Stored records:
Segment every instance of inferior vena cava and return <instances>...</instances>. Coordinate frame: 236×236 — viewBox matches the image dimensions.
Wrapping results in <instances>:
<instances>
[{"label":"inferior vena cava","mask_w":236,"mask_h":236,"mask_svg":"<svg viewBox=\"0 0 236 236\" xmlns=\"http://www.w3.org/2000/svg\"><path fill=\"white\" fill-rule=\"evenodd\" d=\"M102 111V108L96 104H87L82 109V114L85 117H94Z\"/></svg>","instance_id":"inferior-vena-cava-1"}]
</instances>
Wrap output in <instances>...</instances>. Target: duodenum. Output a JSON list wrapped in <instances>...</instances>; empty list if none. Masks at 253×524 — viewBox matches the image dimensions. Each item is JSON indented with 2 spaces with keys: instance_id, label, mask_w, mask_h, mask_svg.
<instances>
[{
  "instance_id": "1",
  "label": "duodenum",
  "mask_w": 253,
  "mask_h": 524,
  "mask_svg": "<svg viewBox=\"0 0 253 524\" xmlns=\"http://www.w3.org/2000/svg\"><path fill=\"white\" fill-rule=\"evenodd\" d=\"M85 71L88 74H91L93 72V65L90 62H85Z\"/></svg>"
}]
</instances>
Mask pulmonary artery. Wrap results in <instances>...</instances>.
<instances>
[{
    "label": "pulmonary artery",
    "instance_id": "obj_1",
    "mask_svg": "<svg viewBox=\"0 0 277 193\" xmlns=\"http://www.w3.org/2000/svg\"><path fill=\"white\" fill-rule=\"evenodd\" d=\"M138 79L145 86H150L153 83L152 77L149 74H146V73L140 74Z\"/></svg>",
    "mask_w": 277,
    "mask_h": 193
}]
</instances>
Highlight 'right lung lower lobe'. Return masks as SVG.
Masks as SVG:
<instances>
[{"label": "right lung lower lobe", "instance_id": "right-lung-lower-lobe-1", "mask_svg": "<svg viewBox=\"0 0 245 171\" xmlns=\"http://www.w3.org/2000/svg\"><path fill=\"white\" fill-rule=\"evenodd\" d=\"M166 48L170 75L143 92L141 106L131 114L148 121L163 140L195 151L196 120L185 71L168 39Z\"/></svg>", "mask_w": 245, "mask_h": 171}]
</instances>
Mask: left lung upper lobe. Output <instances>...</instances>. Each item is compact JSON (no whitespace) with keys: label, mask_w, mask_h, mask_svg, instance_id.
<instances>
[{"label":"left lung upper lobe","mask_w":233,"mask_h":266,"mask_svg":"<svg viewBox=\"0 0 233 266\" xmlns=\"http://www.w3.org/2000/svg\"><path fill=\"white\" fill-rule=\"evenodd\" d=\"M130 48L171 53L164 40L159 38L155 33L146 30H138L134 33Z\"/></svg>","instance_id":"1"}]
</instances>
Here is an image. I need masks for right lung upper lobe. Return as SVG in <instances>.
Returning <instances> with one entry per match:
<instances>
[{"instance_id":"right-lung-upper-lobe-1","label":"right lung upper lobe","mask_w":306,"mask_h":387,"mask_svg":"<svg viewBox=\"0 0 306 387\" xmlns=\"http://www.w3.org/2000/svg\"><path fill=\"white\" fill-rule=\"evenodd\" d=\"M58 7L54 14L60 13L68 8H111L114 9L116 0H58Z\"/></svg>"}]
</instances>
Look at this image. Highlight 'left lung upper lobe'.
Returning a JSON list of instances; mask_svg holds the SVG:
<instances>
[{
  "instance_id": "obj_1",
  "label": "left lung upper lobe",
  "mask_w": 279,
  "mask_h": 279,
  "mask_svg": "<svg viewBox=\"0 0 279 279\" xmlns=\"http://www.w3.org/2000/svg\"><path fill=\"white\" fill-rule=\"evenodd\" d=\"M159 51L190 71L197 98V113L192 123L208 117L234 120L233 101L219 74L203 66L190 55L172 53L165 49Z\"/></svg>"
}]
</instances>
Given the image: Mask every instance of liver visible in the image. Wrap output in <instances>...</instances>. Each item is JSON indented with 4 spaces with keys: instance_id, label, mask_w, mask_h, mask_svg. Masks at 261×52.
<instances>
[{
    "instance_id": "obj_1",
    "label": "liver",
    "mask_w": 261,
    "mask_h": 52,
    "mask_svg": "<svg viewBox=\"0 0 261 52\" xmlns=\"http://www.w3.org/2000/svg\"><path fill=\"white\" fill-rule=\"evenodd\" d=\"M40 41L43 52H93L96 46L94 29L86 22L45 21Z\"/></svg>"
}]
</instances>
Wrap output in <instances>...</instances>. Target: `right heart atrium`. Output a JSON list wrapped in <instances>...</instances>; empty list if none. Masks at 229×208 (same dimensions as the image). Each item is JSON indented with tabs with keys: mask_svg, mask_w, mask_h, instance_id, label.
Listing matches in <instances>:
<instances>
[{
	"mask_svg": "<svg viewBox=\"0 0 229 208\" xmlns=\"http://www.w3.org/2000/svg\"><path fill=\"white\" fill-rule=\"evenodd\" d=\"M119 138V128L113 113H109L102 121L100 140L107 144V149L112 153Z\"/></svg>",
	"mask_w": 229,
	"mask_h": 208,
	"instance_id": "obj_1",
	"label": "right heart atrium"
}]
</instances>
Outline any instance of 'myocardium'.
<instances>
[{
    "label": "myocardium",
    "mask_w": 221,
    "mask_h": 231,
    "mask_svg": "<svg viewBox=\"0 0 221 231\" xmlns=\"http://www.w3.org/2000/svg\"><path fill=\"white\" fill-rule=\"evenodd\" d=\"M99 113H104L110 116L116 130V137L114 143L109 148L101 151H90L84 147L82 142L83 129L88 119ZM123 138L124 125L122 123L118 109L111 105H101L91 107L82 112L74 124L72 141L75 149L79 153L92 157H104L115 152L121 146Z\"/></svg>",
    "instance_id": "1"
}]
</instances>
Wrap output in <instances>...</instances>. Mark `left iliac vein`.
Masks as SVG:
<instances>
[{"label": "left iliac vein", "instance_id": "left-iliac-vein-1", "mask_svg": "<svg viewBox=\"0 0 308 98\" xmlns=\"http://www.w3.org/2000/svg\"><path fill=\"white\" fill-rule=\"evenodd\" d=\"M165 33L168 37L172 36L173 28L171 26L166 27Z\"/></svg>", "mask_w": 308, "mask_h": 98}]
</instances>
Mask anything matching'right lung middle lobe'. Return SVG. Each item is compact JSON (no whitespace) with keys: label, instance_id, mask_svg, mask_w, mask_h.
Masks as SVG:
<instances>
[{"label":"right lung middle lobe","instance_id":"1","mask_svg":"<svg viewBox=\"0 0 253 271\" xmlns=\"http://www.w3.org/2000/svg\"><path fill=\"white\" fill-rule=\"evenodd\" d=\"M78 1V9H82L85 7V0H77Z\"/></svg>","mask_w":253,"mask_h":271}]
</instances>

SET PROBLEM: Copy out, unchanged, the lines above from the one containing "Wrap output in <instances>...</instances>. Mark" through the last of them.

SOLUTION FOR THIS PROBLEM:
Wrap output in <instances>...</instances>. Mark `left iliac vein`.
Masks as SVG:
<instances>
[{"label": "left iliac vein", "instance_id": "left-iliac-vein-1", "mask_svg": "<svg viewBox=\"0 0 308 98\" xmlns=\"http://www.w3.org/2000/svg\"><path fill=\"white\" fill-rule=\"evenodd\" d=\"M165 33L168 37L172 36L173 28L171 26L166 27Z\"/></svg>", "mask_w": 308, "mask_h": 98}]
</instances>
Mask anything matching'right lung middle lobe'. Return SVG. Each item is compact JSON (no whitespace) with keys: label, instance_id, mask_svg, mask_w, mask_h.
Masks as SVG:
<instances>
[{"label":"right lung middle lobe","instance_id":"1","mask_svg":"<svg viewBox=\"0 0 253 271\" xmlns=\"http://www.w3.org/2000/svg\"><path fill=\"white\" fill-rule=\"evenodd\" d=\"M78 1V9H82L85 7V0H77Z\"/></svg>","mask_w":253,"mask_h":271}]
</instances>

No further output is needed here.